(Source material begins)

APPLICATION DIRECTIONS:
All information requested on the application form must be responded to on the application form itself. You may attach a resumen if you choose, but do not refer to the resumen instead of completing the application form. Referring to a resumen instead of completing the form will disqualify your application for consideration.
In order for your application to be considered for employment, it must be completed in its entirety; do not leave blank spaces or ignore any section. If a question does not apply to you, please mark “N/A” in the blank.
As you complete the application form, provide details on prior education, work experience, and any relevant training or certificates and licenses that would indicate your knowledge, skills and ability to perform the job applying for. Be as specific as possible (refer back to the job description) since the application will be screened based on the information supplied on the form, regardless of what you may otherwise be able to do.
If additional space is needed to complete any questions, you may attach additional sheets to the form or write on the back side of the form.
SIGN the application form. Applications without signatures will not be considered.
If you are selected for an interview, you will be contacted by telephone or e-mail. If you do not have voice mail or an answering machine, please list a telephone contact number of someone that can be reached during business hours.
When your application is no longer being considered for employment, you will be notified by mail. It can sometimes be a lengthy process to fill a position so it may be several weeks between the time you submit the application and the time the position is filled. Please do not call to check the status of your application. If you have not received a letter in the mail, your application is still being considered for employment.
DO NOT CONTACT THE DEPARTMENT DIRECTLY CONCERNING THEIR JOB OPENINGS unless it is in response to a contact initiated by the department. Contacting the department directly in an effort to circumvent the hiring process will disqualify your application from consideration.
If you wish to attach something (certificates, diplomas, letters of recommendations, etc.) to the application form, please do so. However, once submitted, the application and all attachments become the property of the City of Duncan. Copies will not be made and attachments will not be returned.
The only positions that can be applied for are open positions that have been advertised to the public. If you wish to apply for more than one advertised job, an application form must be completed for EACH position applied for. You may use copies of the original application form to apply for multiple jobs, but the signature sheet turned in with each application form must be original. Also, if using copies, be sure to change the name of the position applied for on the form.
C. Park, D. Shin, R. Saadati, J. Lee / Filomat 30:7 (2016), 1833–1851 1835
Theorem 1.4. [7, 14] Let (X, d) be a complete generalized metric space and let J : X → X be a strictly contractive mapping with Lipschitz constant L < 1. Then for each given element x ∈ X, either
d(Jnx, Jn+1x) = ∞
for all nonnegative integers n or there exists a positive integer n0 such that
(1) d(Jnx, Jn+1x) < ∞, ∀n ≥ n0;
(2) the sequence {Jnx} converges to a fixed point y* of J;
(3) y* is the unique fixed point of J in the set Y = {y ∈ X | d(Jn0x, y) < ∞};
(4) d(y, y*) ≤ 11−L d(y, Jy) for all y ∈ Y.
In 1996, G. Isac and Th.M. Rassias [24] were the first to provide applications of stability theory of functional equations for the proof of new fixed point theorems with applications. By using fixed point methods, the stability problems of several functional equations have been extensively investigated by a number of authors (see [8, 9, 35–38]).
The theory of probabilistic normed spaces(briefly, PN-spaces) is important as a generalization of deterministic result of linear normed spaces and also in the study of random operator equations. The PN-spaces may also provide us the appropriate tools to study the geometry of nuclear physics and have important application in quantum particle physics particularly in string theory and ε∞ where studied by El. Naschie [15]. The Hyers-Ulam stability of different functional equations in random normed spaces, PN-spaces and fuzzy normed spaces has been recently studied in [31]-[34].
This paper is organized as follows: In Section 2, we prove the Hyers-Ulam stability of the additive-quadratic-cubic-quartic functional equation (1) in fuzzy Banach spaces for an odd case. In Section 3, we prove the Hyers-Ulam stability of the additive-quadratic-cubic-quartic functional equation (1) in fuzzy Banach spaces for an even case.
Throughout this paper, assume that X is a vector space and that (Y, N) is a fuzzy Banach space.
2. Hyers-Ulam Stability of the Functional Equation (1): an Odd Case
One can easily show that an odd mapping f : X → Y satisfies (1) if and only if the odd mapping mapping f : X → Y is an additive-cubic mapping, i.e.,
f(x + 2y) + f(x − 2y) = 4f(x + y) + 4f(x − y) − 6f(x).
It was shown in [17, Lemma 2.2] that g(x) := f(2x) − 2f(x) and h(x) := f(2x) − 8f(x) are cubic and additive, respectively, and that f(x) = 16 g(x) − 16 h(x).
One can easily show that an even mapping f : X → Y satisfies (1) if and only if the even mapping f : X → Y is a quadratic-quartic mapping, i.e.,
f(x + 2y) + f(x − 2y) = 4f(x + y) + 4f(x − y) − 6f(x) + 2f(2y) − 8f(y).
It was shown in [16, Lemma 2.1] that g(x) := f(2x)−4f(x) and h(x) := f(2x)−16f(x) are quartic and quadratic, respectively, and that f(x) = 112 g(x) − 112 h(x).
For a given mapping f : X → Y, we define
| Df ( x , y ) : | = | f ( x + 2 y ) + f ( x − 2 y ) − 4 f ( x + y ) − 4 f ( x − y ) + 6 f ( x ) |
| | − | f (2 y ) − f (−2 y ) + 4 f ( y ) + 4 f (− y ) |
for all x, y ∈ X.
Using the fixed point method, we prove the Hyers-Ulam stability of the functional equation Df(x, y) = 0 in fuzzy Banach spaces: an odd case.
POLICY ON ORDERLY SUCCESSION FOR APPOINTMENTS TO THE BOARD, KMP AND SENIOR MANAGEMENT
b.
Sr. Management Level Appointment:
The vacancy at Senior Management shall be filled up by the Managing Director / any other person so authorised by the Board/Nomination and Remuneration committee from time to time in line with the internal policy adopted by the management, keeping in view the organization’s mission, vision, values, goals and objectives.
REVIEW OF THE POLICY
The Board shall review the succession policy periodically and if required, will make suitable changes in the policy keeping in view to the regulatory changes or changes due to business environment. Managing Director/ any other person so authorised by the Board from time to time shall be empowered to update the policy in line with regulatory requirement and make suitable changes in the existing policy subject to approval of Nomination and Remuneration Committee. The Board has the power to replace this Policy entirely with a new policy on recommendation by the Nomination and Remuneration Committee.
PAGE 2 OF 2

(Source material ends)

# Exercise brief
All lines in the records with the string "Lemma" should be copied out.

# Exercise output
It was shown in [17, Lemma 2.2] that g(x) := f(2x) − 2f(x) and h(x) := f(2x) − 8f(x) are cubic and additive, respectively, and that f(x) = 16 g(x) − 16 h(x).
It was shown in [16, Lemma 2.1] that g(x) := f(2x)−4f(x) and h(x) := f(2x)−16f(x) are quartic and quadratic, respectively, and that f(x) = 112 g(x) − 112 h(x).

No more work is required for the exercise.